Just woke up to the fact that Forma /Spacemaker is now part of the AEC collection. Training session cancelled at short notice so let's do a bit of exploring.

Choose a location. I've been taking another look at terraced housing, so what about Saltaire? Model housing estate from 1850. I started a Revit model after a visit in 2007. Got a bit stuck on trying to set up a context model, but... "Not never no more "

Took about 20 minutes with Forma. Texture mapped toposolid, 3d building blocks. Street names. Probably not super accurate but it's great for the kind of studies I want to do.

I had the slope wrong, and the setting out grid needed a tweak. Great feedback. Starting to understand the logic of the street layout. Where to next with this new box of toys?

 



I've been struggling with a cold/virus for almost two weeks now. One week to recover 90% then another to get over general fatigue/lethargy.

It's partly to do with being over 70, partly that I've always been susceptible, partly to do with hormone therapy that I've been on for six months now.

But this morning I got up early, went for a short walk and settled down to make this Revit family for my terraced housing studies. Feels good. Life is precious.

Not super parametric, just materials and a height control. Didn't want to get bogged down. First priority is to convert the 4 typologies that I sketched on my phone a while back into Revit projects. Stay focused.

 


 

Fred and Etty lived in Leeds for a while in a rented back-to-back. Etty found cleaning work with the rising class of mill owners, supervisors and merchants who were building rambling mansions in a Gothic revival style.

There was a small communal wash house in the yard at the back where she could catch up with local gossip while waiting her turn.
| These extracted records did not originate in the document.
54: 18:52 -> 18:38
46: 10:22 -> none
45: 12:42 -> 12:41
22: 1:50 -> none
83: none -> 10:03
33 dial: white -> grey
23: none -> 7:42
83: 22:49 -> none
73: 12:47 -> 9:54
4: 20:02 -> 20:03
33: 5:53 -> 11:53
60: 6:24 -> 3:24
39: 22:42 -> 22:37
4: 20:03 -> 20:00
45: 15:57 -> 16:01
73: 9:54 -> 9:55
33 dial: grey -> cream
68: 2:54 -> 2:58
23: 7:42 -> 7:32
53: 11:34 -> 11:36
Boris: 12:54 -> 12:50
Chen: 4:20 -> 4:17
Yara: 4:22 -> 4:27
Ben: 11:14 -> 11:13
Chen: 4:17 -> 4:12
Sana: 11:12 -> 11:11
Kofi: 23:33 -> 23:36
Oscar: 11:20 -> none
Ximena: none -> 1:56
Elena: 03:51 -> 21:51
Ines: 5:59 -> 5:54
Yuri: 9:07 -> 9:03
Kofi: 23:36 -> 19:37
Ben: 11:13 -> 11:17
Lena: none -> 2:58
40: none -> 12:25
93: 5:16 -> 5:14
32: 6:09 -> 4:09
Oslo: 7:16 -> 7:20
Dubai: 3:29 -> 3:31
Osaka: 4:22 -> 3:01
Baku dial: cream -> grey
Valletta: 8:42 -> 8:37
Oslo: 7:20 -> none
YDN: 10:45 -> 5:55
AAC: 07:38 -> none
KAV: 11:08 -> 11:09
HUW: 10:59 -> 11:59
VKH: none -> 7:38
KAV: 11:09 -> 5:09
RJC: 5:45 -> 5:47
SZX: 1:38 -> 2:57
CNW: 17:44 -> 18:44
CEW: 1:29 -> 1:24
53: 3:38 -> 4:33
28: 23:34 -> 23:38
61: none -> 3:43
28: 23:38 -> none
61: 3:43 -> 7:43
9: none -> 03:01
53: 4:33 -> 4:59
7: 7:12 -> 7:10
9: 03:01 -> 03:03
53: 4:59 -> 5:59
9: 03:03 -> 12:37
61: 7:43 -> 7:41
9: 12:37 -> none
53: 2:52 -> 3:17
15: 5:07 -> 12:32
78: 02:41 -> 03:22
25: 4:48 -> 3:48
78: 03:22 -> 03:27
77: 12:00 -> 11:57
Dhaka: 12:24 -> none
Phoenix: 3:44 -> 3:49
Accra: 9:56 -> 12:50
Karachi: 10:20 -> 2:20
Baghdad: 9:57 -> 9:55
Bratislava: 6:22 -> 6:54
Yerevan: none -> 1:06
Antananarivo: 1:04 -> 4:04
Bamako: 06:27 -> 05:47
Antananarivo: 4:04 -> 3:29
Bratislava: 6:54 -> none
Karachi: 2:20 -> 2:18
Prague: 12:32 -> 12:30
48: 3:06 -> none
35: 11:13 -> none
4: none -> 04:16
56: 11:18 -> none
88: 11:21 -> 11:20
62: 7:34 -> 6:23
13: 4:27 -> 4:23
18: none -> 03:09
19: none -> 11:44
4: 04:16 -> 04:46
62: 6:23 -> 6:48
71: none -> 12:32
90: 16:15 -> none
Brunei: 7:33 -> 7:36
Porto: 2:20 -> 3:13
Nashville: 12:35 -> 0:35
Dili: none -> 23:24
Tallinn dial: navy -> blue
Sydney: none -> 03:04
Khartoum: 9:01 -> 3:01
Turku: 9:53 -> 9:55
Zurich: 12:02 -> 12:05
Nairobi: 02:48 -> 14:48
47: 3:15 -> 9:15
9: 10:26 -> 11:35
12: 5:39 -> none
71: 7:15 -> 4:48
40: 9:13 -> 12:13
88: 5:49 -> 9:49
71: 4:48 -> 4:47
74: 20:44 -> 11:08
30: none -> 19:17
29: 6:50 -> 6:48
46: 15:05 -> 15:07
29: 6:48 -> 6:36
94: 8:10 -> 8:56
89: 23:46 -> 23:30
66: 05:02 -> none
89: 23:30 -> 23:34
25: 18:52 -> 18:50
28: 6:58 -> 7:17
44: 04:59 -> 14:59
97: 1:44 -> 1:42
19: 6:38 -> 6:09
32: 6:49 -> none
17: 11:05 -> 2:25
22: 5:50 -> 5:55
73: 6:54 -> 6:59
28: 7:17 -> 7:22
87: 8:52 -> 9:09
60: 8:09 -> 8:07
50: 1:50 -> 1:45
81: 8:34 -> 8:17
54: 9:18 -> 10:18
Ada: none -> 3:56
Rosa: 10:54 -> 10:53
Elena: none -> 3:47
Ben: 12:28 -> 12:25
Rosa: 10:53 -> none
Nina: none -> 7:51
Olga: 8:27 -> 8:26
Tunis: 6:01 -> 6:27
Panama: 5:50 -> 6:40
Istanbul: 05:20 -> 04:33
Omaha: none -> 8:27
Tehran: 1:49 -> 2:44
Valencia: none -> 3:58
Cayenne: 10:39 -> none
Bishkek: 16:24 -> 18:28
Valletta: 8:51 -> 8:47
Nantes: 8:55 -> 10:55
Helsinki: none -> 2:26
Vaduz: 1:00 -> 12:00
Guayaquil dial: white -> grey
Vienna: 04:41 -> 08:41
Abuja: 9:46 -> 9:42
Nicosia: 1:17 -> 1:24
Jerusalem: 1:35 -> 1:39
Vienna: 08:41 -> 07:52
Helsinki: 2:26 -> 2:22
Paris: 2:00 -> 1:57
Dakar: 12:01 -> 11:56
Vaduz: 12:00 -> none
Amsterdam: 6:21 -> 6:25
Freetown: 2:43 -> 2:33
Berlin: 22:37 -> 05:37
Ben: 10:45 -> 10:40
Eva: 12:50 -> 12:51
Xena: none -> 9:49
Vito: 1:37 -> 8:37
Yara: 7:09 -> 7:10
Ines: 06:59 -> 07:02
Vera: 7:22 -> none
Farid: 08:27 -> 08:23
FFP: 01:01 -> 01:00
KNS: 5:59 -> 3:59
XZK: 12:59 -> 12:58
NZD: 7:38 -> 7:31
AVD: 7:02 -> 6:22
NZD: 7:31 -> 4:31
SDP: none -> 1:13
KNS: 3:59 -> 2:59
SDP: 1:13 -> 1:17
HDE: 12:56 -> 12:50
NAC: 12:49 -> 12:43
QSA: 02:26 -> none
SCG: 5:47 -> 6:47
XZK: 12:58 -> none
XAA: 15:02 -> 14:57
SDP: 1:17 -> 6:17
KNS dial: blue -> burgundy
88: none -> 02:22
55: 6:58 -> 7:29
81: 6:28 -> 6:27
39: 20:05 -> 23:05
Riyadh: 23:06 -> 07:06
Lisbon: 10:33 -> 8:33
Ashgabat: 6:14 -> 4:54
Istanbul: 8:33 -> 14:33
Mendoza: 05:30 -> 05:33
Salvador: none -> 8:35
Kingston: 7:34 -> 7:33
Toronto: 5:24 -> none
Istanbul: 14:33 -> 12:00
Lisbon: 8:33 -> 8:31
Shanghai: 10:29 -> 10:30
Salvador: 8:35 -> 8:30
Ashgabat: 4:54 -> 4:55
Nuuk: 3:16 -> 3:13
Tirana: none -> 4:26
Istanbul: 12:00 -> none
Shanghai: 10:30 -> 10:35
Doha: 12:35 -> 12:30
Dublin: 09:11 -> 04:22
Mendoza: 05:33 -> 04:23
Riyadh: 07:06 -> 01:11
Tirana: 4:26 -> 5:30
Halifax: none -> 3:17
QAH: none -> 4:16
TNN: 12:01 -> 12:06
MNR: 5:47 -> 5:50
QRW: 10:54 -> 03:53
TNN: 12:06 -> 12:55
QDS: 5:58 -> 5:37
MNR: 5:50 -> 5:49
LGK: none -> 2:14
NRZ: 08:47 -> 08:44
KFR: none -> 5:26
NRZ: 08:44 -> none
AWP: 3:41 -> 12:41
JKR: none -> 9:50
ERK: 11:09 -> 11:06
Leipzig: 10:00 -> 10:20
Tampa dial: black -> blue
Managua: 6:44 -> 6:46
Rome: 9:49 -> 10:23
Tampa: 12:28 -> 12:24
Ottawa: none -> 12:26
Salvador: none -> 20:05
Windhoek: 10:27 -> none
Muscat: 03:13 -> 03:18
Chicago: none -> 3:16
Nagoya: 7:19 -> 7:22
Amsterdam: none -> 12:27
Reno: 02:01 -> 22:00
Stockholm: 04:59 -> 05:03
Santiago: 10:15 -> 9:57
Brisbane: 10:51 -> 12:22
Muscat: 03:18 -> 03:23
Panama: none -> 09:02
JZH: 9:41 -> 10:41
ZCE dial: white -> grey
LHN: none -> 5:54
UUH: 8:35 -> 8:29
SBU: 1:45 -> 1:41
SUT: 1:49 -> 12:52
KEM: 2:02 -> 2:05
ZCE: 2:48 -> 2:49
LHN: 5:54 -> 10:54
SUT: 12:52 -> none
Fred could still pick up work on building sites as the city grew rapidly, pulling in labour from villages and small towns. There was also loading and unloading work to be had at the canal basin, plus he grew vegetables on a small plot of waste land and helped Etty with jobs like fetching up coal from the cellar to fill the scuttle.

Of course he reckoned himself the best at banking up the fire and damping it down for the night. Etty knew better than to argue such petty issues.

 


It may look simple, but this roof took some figuring out. The two short returns on the main pyramid don't line up, so you inevitably get a difference in eaves height. Adjusting the eaves level and pitch of the secondary roof takes a little patience, but I'm OK with the result.

This is how it was originally built. More recently the return was cut back and two units merged into one. My friends live in this house in Saltaire, so I was able to study the tell-tale scars and fudges from the inside.

I also have a floor plan from the public library in Bradford. Always sobering to see how little information builders needed to get the job done 150 years ago. Are we making progress? or just proliferating red tape and blame shifting?

 



Sitting out on my balcony for the first time in some weeks. It's been too hot, then I got a bit of a flu virus. I'm using my phone to work/think. Not so much for the day job, but for the BIM pencil/way-we-build persona I assume on LinkedIn, the "phone" is a huge part of my process.

Of course it's totally reliant on 50+ years experience being in love with buildings. almost 40 using computers. 25 with a laptop, approaching 20 as a Revit/BIM addict. But the immediacy of this handheld brain extension, tethered to my back-catalogue in the sky... The fact that I can walk away from my desk for a cup of coffee and some sideways thinking... that's given me a daily routine: greater directness and spontaneity.

I use two core apps on my Samsung Note to collect images and text in a chronological stream. Not all for LinkedIn, but that's a significant part of it. This image, compiled with Pixlr, while sitting out here in my shorts and sweating profusely, seeks to capture the ecosystem.